Exercise instructions ::
Write out only the final part of the records below. It begins with the line that contains "X222000Y455400D02*" and ends with the last line.

Excerpts from a dataset

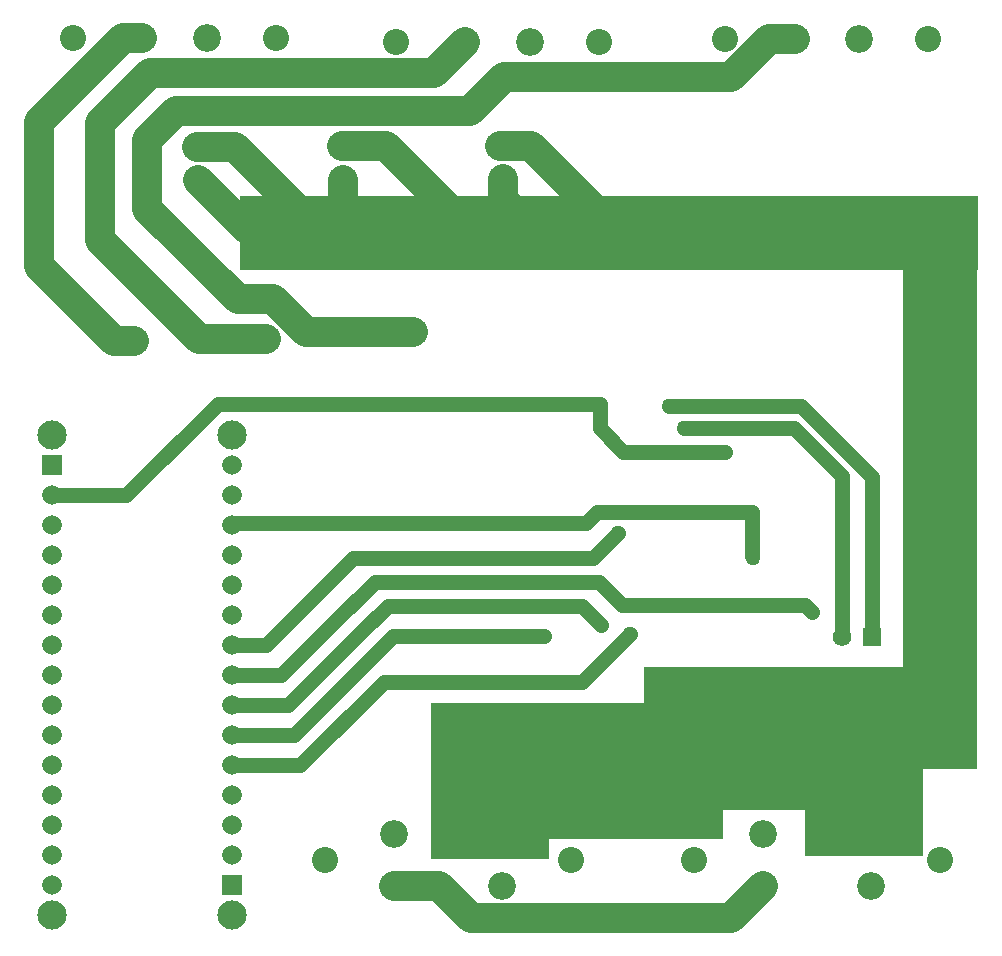
<source format=gbl>
G04*
G04 #@! TF.GenerationSoftware,Altium Limited,Altium Designer,19.1.7 (138)*
G04*
G04 Layer_Physical_Order=2*
G04 Layer_Color=16711680*
%FSLAX25Y25*%
%MOIN*%
G70*
G01*
G75*
%ADD33C,0.10000*%
%ADD34C,0.05000*%
%ADD41R,0.06555X0.06555*%
%ADD42C,0.06555*%
%ADD43C,0.09744*%
%ADD44C,0.08700*%
%ADD45R,0.06201X0.06201*%
%ADD46C,0.06201*%
%ADD47C,0.05000*%
%ADD48R,2.46200X0.25000*%
%ADD49R,0.25000X1.86200*%
%ADD50R,0.92800X0.36800*%
%ADD51R,0.39400X0.52200*%
%ADD52R,0.39400X0.30000*%
%ADD53R,0.82800X0.30800*%
%ADD54R,0.78000X0.45800*%
%ADD55C,0.09200*%
D33*
X256600Y438800D02*
Y446542D01*
X236342Y466800D02*
X256600Y446542D01*
X157650Y491050D02*
X252350D01*
X141000Y474400D02*
X157650Y491050D01*
X141000Y435400D02*
Y474400D01*
X166200Y478400D02*
X264200D01*
X156800Y469000D02*
X166200Y478400D01*
X156800Y446000D02*
Y469000D01*
X145482Y402000D02*
X152200D01*
X148600Y503000D02*
X155050D01*
X120600Y475000D02*
X148600Y503000D01*
X120600Y426882D02*
Y475000D01*
X264200Y478400D02*
X275600Y489800D01*
X252350Y491050D02*
X262700Y501400D01*
X141000Y435400D02*
X174000Y402400D01*
X156800Y446000D02*
X187000Y415800D01*
X198556D01*
X307200Y438800D02*
Y444200D01*
X284600Y466800D02*
X307200Y444200D01*
X274400Y466800D02*
X284600D01*
X186000Y466400D02*
X213600Y438800D01*
X173400Y466400D02*
X186000D01*
X221800Y466800D02*
X236342D01*
X275200Y449000D02*
X285400Y438800D01*
X275200Y449000D02*
Y456000D01*
X222000Y447800D02*
X231000Y438800D01*
X222000Y447800D02*
Y455400D01*
X173600D02*
X190200Y438800D01*
X198556Y415800D02*
X209556Y404800D01*
X245200D01*
X120600Y426882D02*
X145482Y402000D01*
X409800Y267000D02*
Y270800D01*
X410200Y271200D01*
X351450Y209449D02*
X362050Y220049D01*
X264545Y209449D02*
X351450D01*
X253945Y220049D02*
X264545Y209449D01*
X239100Y220049D02*
X253945D01*
X174000Y402400D02*
X196400D01*
X275600Y489800D02*
X351387D01*
X364087Y502500D01*
X372500D01*
D34*
X315400Y365000D02*
X349400D01*
X307600Y372800D02*
X315400Y365000D01*
X205600Y270400D02*
X238800Y303600D01*
X289000D01*
X374600Y380200D02*
X398400Y356400D01*
X330600Y380200D02*
X374600D01*
X301600Y288200D02*
X317600Y304200D01*
X235600Y288200D02*
X301600D01*
X185000Y270400D02*
X205600D01*
X207800Y260400D02*
X235600Y288200D01*
X185000Y260400D02*
X207800D01*
X236885Y313600D02*
X301600D01*
X315019Y313981D02*
X375819D01*
X307400Y321600D02*
X315019Y313981D01*
X232485Y321600D02*
X307400Y321600D01*
X375819Y313981D02*
X378200Y311600D01*
X228000Y304715D02*
X236885Y313600D01*
X203685Y280400D02*
X228000Y304715D01*
X185000Y280400D02*
X203685D01*
X218085Y307200D02*
X232485Y321600D01*
X305200Y329600D02*
X313500Y337900D01*
X225400Y329600D02*
X305200D01*
X196200Y300400D02*
X225400Y329600D01*
X185000Y300400D02*
X196200D01*
X301600Y313600D02*
X308000Y307200D01*
X201285Y290400D02*
X218085Y307200D01*
X185000Y290400D02*
X201285D01*
X185800Y341200D02*
X303000D01*
X185000Y340400D02*
X185800Y341200D01*
X307600Y372800D02*
Y381000D01*
X204800Y381000D02*
X307600Y381000D01*
X180410Y381000D02*
X204800D01*
X149810Y350400D02*
X180410Y381000D01*
X125000Y350400D02*
X149810D01*
X398400Y303200D02*
Y356400D01*
X388400Y303200D02*
Y357000D01*
X372400Y373000D02*
X388400Y357000D01*
X335600Y373000D02*
X372400D01*
X306600Y344800D02*
X358400D01*
Y330200D02*
Y344800D01*
X303000Y341200D02*
X306600Y344800D01*
D41*
X125000Y360400D02*
D03*
X185000Y220400D02*
D03*
D42*
X125000Y350400D02*
D03*
Y340400D02*
D03*
Y330400D02*
D03*
Y320400D02*
D03*
Y310400D02*
D03*
Y300400D02*
D03*
Y290400D02*
D03*
Y280400D02*
D03*
Y270400D02*
D03*
Y260400D02*
D03*
Y250400D02*
D03*
Y240400D02*
D03*
Y230400D02*
D03*
Y220400D02*
D03*
X185000Y230400D02*
D03*
Y240400D02*
D03*
Y250400D02*
D03*
Y260400D02*
D03*
Y270400D02*
D03*
Y280400D02*
D03*
Y290400D02*
D03*
Y300400D02*
D03*
Y310400D02*
D03*
Y320400D02*
D03*
Y330400D02*
D03*
Y340400D02*
D03*
Y350400D02*
D03*
Y360400D02*
D03*
D43*
X125000Y370400D02*
D03*
X185000D02*
D03*
Y210400D02*
D03*
X125000D02*
D03*
D44*
X339000Y228799D02*
D03*
X421000D02*
D03*
X216050D02*
D03*
X298050D02*
D03*
X307250Y501400D02*
D03*
X239650D02*
D03*
X417050Y502500D02*
D03*
X349450D02*
D03*
X199600Y503000D02*
D03*
X132000D02*
D03*
D45*
X398400Y303200D02*
D03*
D46*
X388400D02*
D03*
D47*
X349400Y365000D02*
D03*
X275200Y456000D02*
D03*
X274400Y466800D02*
D03*
X221800D02*
D03*
X222000Y455400D02*
D03*
X173600D02*
D03*
X173400Y466400D02*
D03*
X317600Y304200D02*
D03*
X289000Y303600D02*
D03*
X196400Y402400D02*
D03*
X245200Y404800D02*
D03*
X151400Y402200D02*
D03*
X308000Y307200D02*
D03*
X378200Y311600D02*
D03*
X358600Y329400D02*
D03*
X335600Y373000D02*
D03*
X330600Y380200D02*
D03*
X313600Y337800D02*
D03*
D48*
X310500Y437700D02*
D03*
D49*
X421100Y352100D02*
D03*
D50*
X368800Y275000D02*
D03*
D51*
X271100Y255300D02*
D03*
D52*
X395500Y245200D02*
D03*
D53*
X373800Y260800D02*
D03*
D54*
X309600Y258500D02*
D03*
D55*
X362050Y237549D02*
D03*
X397950D02*
D03*
X362050Y220049D02*
D03*
X397950D02*
D03*
X239100Y237549D02*
D03*
X275000D02*
D03*
X239100Y220049D02*
D03*
X275000D02*
D03*
X262700Y501400D02*
D03*
X284200D02*
D03*
X372500Y502500D02*
D03*
X394000D02*
D03*
X155050Y503000D02*
D03*
X176550D02*
D03*
M02*

</source>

Result ::
X222000Y455400D02*
D03*
X173600D02*
D03*
X173400Y466400D02*
D03*
X317600Y304200D02*
D03*
X289000Y303600D02*
D03*
X196400Y402400D02*
D03*
X245200Y404800D02*
D03*
X151400Y402200D02*
D03*
X308000Y307200D02*
D03*
X378200Y311600D02*
D03*
X358600Y329400D02*
D03*
X335600Y373000D02*
D03*
X330600Y380200D02*
D03*
X313600Y337800D02*
D03*
D48*
X310500Y437700D02*
D03*
D49*
X421100Y352100D02*
D03*
D50*
X368800Y275000D02*
D03*
D51*
X271100Y255300D02*
D03*
D52*
X395500Y245200D02*
D03*
D53*
X373800Y260800D02*
D03*
D54*
X309600Y258500D02*
D03*
D55*
X362050Y237549D02*
D03*
X397950D02*
D03*
X362050Y220049D02*
D03*
X397950D02*
D03*
X239100Y237549D02*
D03*
X275000D02*
D03*
X239100Y220049D02*
D03*
X275000D02*
D03*
X262700Y501400D02*
D03*
X284200D02*
D03*
X372500Y502500D02*
D03*
X394000D02*
D03*
X155050Y503000D02*
D03*
X176550D02*
D03*
M02*

</source>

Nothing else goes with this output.